▶ [Goal]
Reproduce the text lines of every entry below verbatim, omitting the pictures.

▶ [The data]

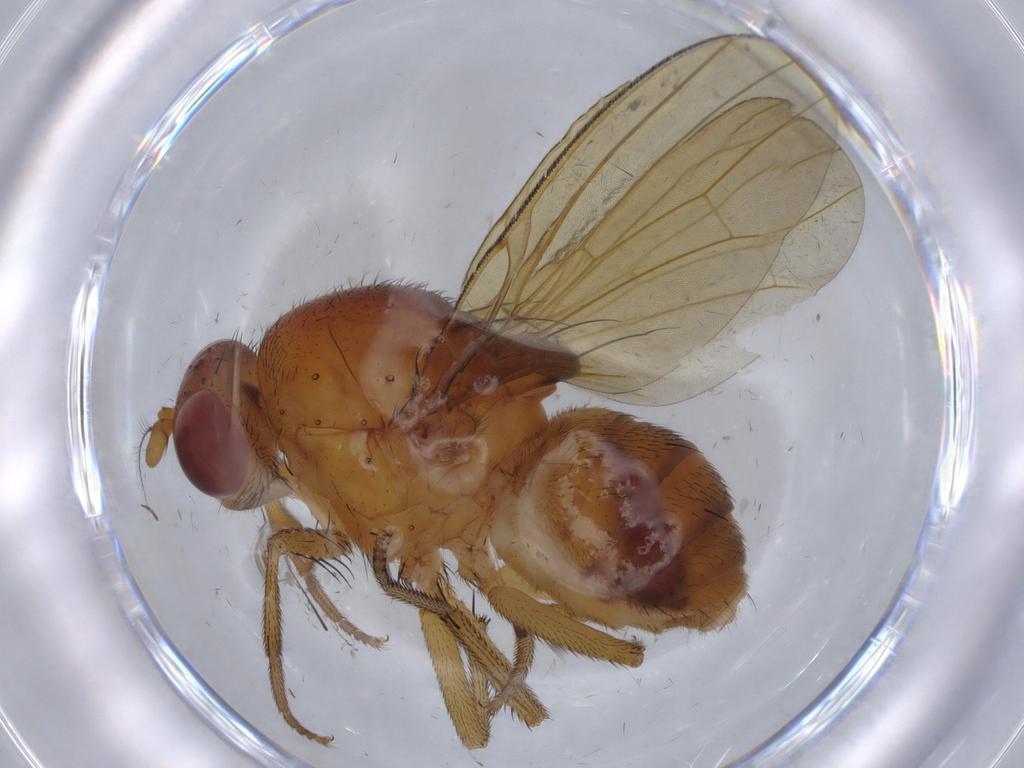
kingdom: Animalia
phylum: Arthropoda
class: Insecta
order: Diptera
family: Sciaridae
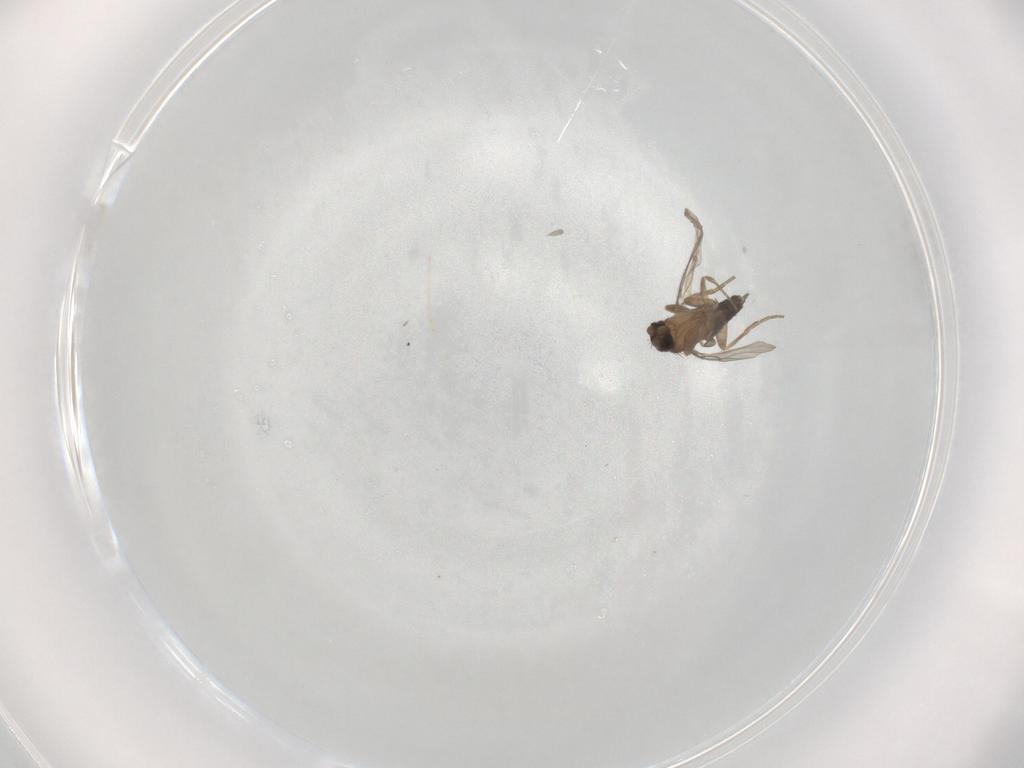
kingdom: Animalia
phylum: Arthropoda
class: Insecta
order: Diptera
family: Phoridae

▶ [Result below]
kingdom: Animalia
phylum: Arthropoda
class: Insecta
order: Diptera
family: Sciaridae
kingdom: Animalia
phylum: Arthropoda
class: Insecta
order: Diptera
family: Phoridae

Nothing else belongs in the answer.